Por conseguinte, nossa opção é no sentido de reconduzir a violação da confiança ao regime da responsabilidade contratual. Ancorados na premissa das obrigações complexas, formadas por um feixe de posições jurídicas ativas e passivas, funcionalmente interligadas de tal modo a conduzir ao adimplemento obrigacional, cremos que podemos pensar em uma “responsabilidade obrigacional” em um sentido mais amplo que uma “responsabilidade contratual” de modo a abraçar para além do núcleo prestacional os deveres da boa-fé que se iniciam desde o momento em que o contato negocial dispara a relação obrigacional.
A aplicação do regime contratual à violação de deveres laterais autoriza que relevantes aspectos jurídicos como a demarcação temporal dos juros de mora, presunção de culpa e o prazo prescricional próprio sejam aplicados quando houver ofensa à confiança, não apenas durante, como ainda nas etapas anterior e posterior ao contrato.
Por isso, expressamos nossa adesão à recente decisão do Superior Tribunal de Justiça (Informativo nº 723 - 7 de fevereiro de 2022 - REsp 1.303.374-ES, Rel. Min. Luis Felipe Salomão, Segunda Seção, por maioria). Para fins do incidente de assunção de competência, restou aprovada a seguinte tese:
"Tema IAC 2: Para fins do artigo 947 do CPC de 2015, deve ser ânuo o prazo prescricional para exercício de qualquer pretensão do segurado em face do segurador (e vice-versa) baseada em suposto inadimplemento de deveres (principais, secundários ou anexos) derivados do contrato de seguro, ex vi do disposto no artigo 206, § 1o, II, "b", do Código Civil de 2002".
O STJ compreendeu que, no âmbito de uma relação obrigacional complexa, não mais se pode restringir o fenômeno do adimplemento unicamente às obrigações principais. Em comum, a referência à violação de deveres principais, secundários ou anexos derivados do contrato de seguro circunscreve a aplicação do prazo prescricional ânuo a hipóteses bem delimitadas.

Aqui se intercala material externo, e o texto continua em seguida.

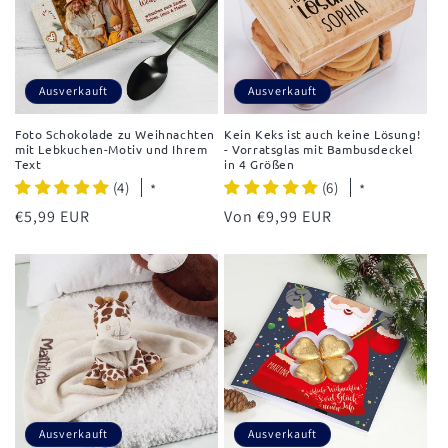
Ausverkauft
Ausverkauft
Foto Schokolade zu Weihnachten
Kein Keks ist auch keine Lösung!
mit Lebkuchen-Motiv und Ihrem
- Vorratsglas mit Bambusdeckel
Text
in 4 Größen
(4)
(6)
*
*
Normaler
€5,99 EUR
Normaler
Von €9,99 EUR
Preis
Preis
Ausverkauft
Ausverkauft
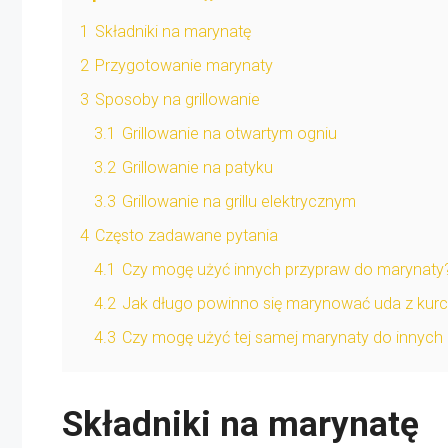
1
Składniki na marynatę
2
Przygotowanie marynaty
3
Sposoby na grillowanie
3.1
Grillowanie na otwartym ogniu
3.2
Grillowanie na patyku
3.3
Grillowanie na grillu elektrycznym
4
Często zadawane pytania
4.1
Czy mogę użyć innych przypraw do marynaty
4.2
Jak długo powinno się marynować uda z kur
4.3
Czy mogę użyć tej samej marynaty do innych
Składniki na marynatę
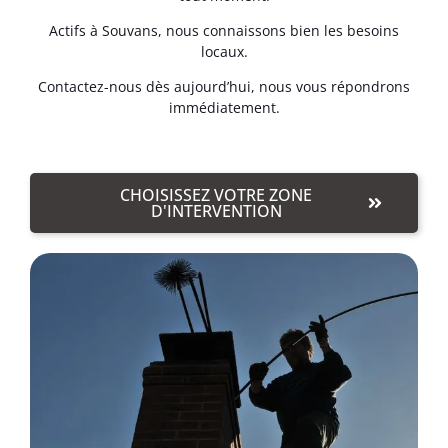
Actifs à Souvans, nous connaissons bien les besoins
locaux.
Contactez-nous dès aujourd’hui, nous vous répondrons
immédiatement.
CHOISISSEZ VOTRE ZONE
D'INTERVENTION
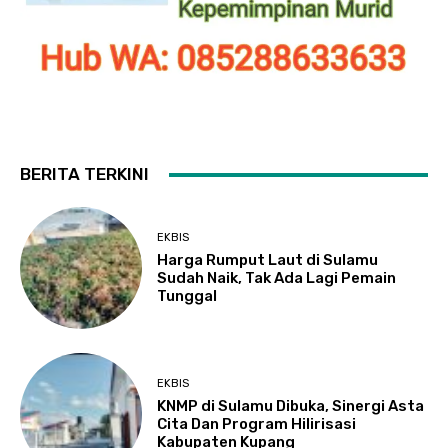
BERITA TERKINI
EKBIS
Harga Rumput Laut di Sulamu
Sudah Naik, Tak Ada Lagi Pemain
Tunggal
EKBIS
KNMP di Sulamu Dibuka, Sinergi Asta
Cita Dan Program Hilirisasi
Kabupaten Kupang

Evidentemente, a eficácia do regime de responsabilidade contratual sobre a violação aos deveres emanados a boa-fé não será incondicionada – pela própria distinção entre a gênese voluntarista da assunção de obrigações por autonomia privada e a sua atribuição por imperativos éticos. Ilustrativamente, uma indenização por quebra de contrato envolvendo uma reparação integral de danos não se estende às hipóteses de indenização de danos decorrentes da confiança frustrada, sobremodo quando se cogita de conceder ao lesado a vantagem que obteria com a conclusão e cumprimento do contrato (interesse positivo) ao invés de uma indenização que represente a reposição ao estado correspondente à confirmação das expectativas (interesse negativo)

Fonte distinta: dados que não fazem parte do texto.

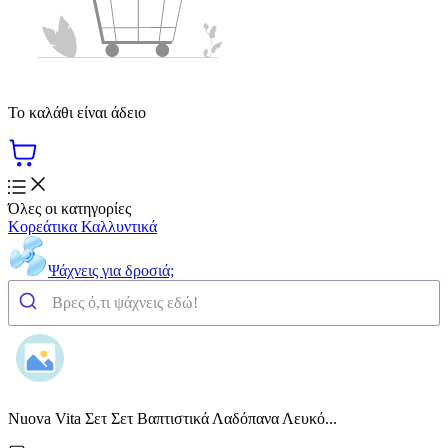
Το καλάθι είναι άδειο
Όλες οι κατηγορίες
Κορεάτικα Καλλυντικά
Ψάχνεις για δροσιά;
Nuova Vita Σετ Σετ Βαπτιστικά Λαδόπανα Λευκό...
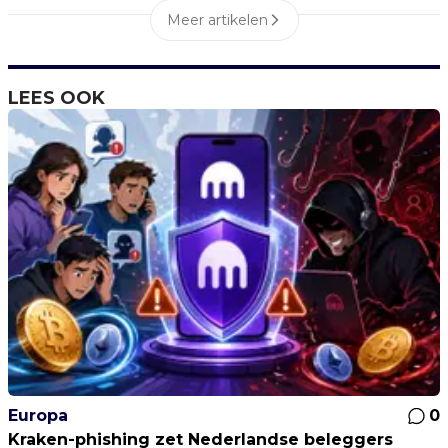
Meer artikelen
LEES OOK
Europa
0
Kraken-phishing zet Nederlandse beleggers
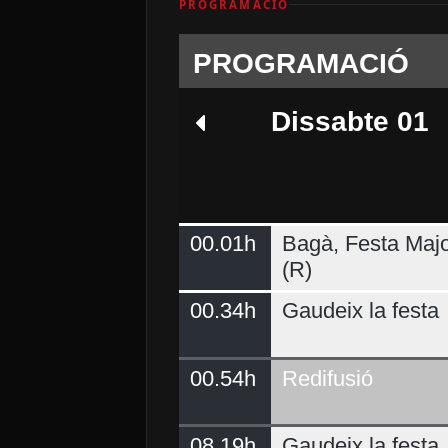
PROGRAMACIÓ
PROGRAMACIÓ
Dissabte 01
00.01h
Bagà, Festa Majo
Dimarts 04
(R)
00.34h
Gaudeix la festa
00.54h
Redifusió
08.19h
Gaudeix la festa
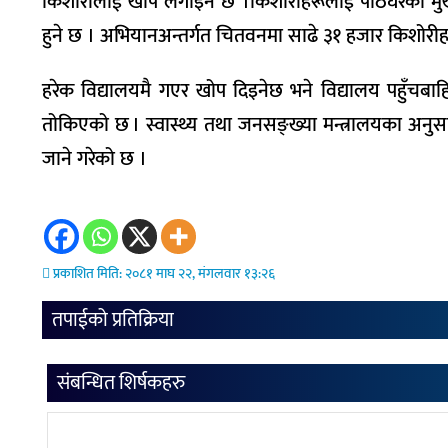
किशोरीलाई खोप लगाइने छ ।किशोरीहरूलाई पाठेघरको मु
हुने छ । अभियानअन्तर्गत चितवनमा साढे ३१ हजार किशोरी
हरेक विद्यालयमै गएर खोप दिइनेछ भने विद्यालय पहुँचबा
तोकिएको छ । स्वास्थ्य तथा जनसङ्ख्या मन्त्रालयका अनु
जाने गरेको छ ।
प्रकाशित मिति: २०८१ माघ २२, मंगलवार १३:२६
तपाईको प्रतिक्रिया
संबन्धित शिर्षकहरु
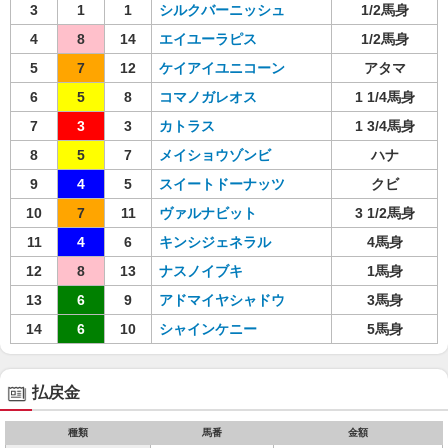
3
1
1
シルクバーニッシュ
1/2馬身
4
8
14
エイユーラピス
1/2馬身
5
7
12
ケイアイユニコーン
アタマ
6
5
8
コマノガレオス
1 1/4馬身
7
3
3
カトラス
1 3/4馬身
8
5
7
メイショウゾンビ
ハナ
9
4
5
スイートドーナッツ
クビ
10
7
11
ヴァルナビット
3 1/2馬身
11
4
6
キンシジェネラル
4馬身
12
8
13
ナスノイブキ
1馬身
13
6
9
アドマイヤシャドウ
3馬身
14
6
10
シャインケニー
5馬身
払戻金
種類
馬番
金額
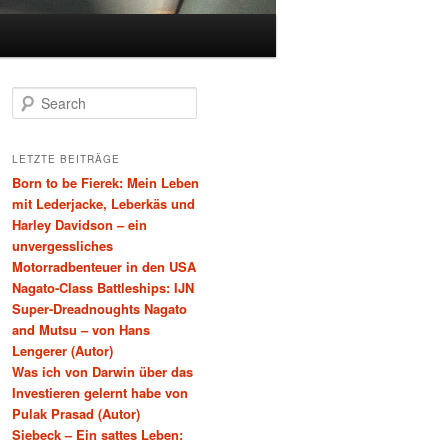
Search
LETZTE BEITRÄGE
Born to be Fierek: Mein Leben
mit Lederjacke, Leberkäs und
Harley Davidson – ein
unvergessliches
Motorradbenteuer in den USA
Nagato-Class Battleships: IJN
Super-Dreadnoughts Nagato
and Mutsu – von Hans
Lengerer (Autor)
Was ich von Darwin über das
Investieren gelernt habe von
Pulak Prasad (Autor)
Siebeck – Ein sattes Leben:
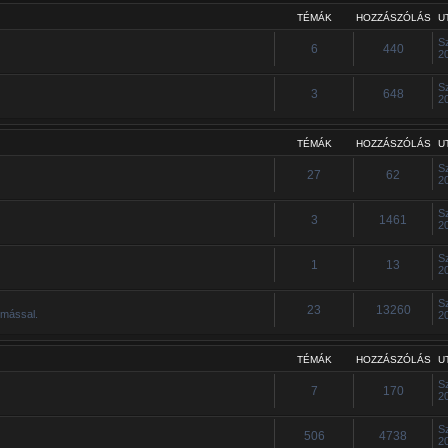
TÉMÁK
HOZZÁSZÓLÁS
U
S
6
440
2
S
3
648
2
TÉMÁK
HOZZÁSZÓLÁS
U
S
27
62
2
S
3
1461
2
S
1
13
2
S
23
13260
ymással.
2
TÉMÁK
HOZZÁSZÓLÁS
U
S
7
170
2
S
506
4738
2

Um último reparo ao mencionado julgado do STJ: Como bem frisou em voto-vista a Ministra Nancy Andrighi, dada a vastíssima gama de pretensões, formas e conteúdos que podem ser estabelecidos a partir da relação jurídica securitária, é inadequado pretender estender o mesmo prazo a outras pretensões remotas de conteúdo genérico não diretamente afetadas pelas especificidades do contrato de seguro, no sentido de unificar os prazos prescricionais de todas e quaisquer causas de pedir potencialmente existentes entre segurador e segurado. Ilustrativamente, por mais que danos morais sejam mediatamente relacionados ao contexto do contrato, não decorrem, de maneira imediata, de violação de deveres principais, secundários ou anexos do referido negócio jurídico. Trata-se de responsabilidade extracontratual por violação a interesses existenciais. Em suma, não é a natureza das partes envolvidas – segurado e segurador – que, exclusivamente, guiará o intérprete na definição do prazo prescricional aplicável, mas sim a natureza da relação jurídica subjacente e a do próprio ilícito praticado.